Le programme de ce soir ne se limite cependant pas à un programme de lieder du compositeur autrichien, mais s’étend de l’univers classique d’Arianna a Naxos de Joseph Haydn, à celui plus contemporain de Jake Heggie, qui composa spécialement Into the Fire pour la mezzo-soprano américaine.

Philippe Jordan

Philippe Jordan

Malgré une telle disparité stylistique, l’ensemble du récital est empreint d’une même douceur lumineuse qui évoque, en peinture, les couleurs subtilement nimbées de brume de William Turner. Car bien qu'elle soit une artiste douée d’une tessiture sombre, elle n’a recours que dans quelques passages à une accentuation des graves, dans les mélodies espagnoles de Granados par exemple, pour privilégier la délicatesse des nuances claires, parfois aériennes et très affinées, et le vif papillonnement de son timbre brun.
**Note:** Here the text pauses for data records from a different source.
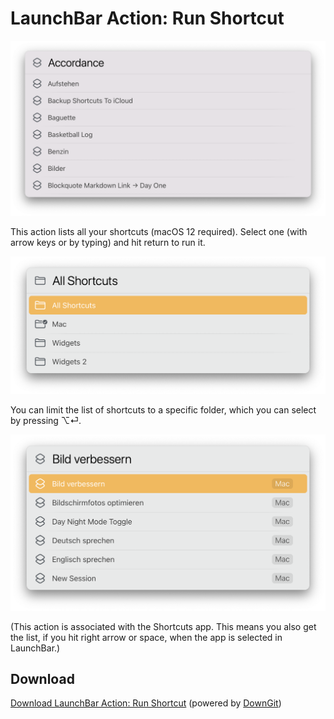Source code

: # LaunchBar Action: Run Shortcut

<img src="screenshot.png" width="600"/> 

This action lists all your shortcuts (macOS 12 required). Select one (with arrow keys or by typing) and hit return to run it.

<img src="screenshot_02.png" width="600"/> 

You can limit the list of shortcuts to a specific folder, which you can select by pressing ⌥⏎.

<img src="screenshot_03.png" width="600"/> 


(This action is associated with the Shortcuts app. This means you also get the list, if you hit right arrow or space, when the app is selected in LaunchBar.)
 

## Download

[Download LaunchBar Action: Run Shortcut](https://minhaskamal.github.io/DownGit/#/home?url=https://github.com/Ptujec/LaunchBar/tree/master/Run-Shortcut) (powered by [DownGit](https://github.com/MinhasKamal/DownGit))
Mais le plus beau est de la voir faire communier son corps, l'élégance des gestes de la main et les lignes de son visage avec l’expression des sentiments mélancoliques drainés par la musique.

Joyce DiDonato

Joyce DiDonato

Et comme elle a toujours l'envie d'irradier de sa joie naturelle les auditeurs, qu’elle adore embrasser du regard, elle a aussi des mots pour nous rappeler les origines de ce récital, témoigner de sa sensibilité à l’actualité du monde, particulièrement lourde en cette seconde semaine de novembre, et délivrer un ultime message d’Espérance, selon ses propres mots, à travers deux bis, Morgen'l’espoir que le Soleil brillera à nouveau' – et La Danza de Rossini 'tant que la Lune resplendit'.

Philippe Jordan, dans le rôle si humble et dévoué du pianiste, à l’affût du rythme et des respirations de sa partenaire, lui aura accordé une attention recueillie et feutrée, et un répondant particulièrement ludique sur la musique de Jake Heggie.